Surface water bodies around industrialized areas often contain heavy metals–lead, mercury, cadmium, zinc–from sources as diverse as combustion of fossil fuels, industrial pollution and mining operations. These heavy metals can persist in surface waters as long-lived insoluble complexes and high concentrations can be found in sediment. These compounds can accumulate to high levels in aquatic organisms causing both acute and chronic toxicity from acute ingestion or inhalation.
Tankers, barges, and pipelines can readily leak oil into rivers and coastal waters. In the United States alone, more than 1,000 oil spills occur each year. Spills often have disastrous ecological consequences. Oil degrades slowly in water and most forms of it are difficult to clean up.
Water pollution by industries
In a naturally opaque environment where there is a lack of oxygen, many organic materials settle down causing water pollution by industries. Hydrophobic organic compounds are resistant to biodegradation in water, forming anoxic conditions that limit the creation of new biomass and hinder the decomposition of pre-existing organic matter. As a consequence dissolved organic carbon concentrations increase significantly (up to 10–100 times). This can have multiple consequences:
The water becomes more acidic as a result of increased carbon dioxide (CO2) absorption into the water, which in turn hinders the growth of aquatic plants. The reduction in light penetration may also cause bleaching or other damage to the aquatic ecosystem. This has an impact on fish health and their ability to reproduce.

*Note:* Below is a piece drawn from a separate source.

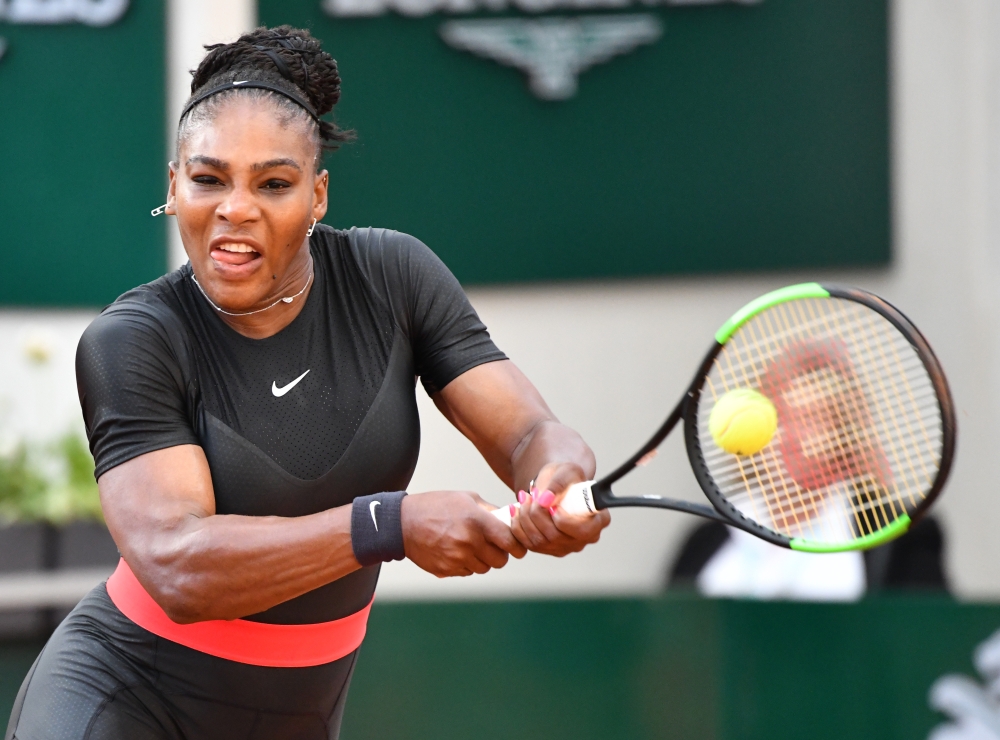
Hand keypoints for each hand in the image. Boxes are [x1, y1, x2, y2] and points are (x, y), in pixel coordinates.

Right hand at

Pesticides are among the most common type of water pollution. Garden chemicals, used in lawns, golf courses and parks, have polluted many freshwater systems. Research has shown that pesticides such as 2,4-D and 2,4,5-T in Europe are capable of causing cancer in humans when ingested. These chemicals were introduced into the marketplace in the 1940s and 50s as war chemicals. They were used to clear areas for military use or destroy crops belonging to opposing armies. The use of these chemicals was eventually stopped after they were found to be carcinogenic.
How to prevent water pollution
The best way to prevent water pollution is to prevent the release of pollutants into the environment. One way is to have at least a basic treatment plant in place before you create a problem. This will help to give you some time to get yourself ready for actually changing your living habits and using safe alternatives where possible.
Another way is not to dump industrial waste products directly into waterways, such as those used for drinking water.
Sealing up old oil wells, oil tank farms, toxic Superfund sites or even abandoned buildings where waste materials are disposed of can help to prevent future exposure to pollutants and thus reduce the need for treatment.
A final way is to be proactive and think ahead. In some cases, you can create an effective water purification system which you can use in emergencies when standards suddenly change.
Be heard loud and clear
In order to make a difference, you first have to show the world that it is needed. If you use social media, post stories about how polluted drinking water has affected your life or the lives of those around you and if possible give solutions on how this issue can be fixed.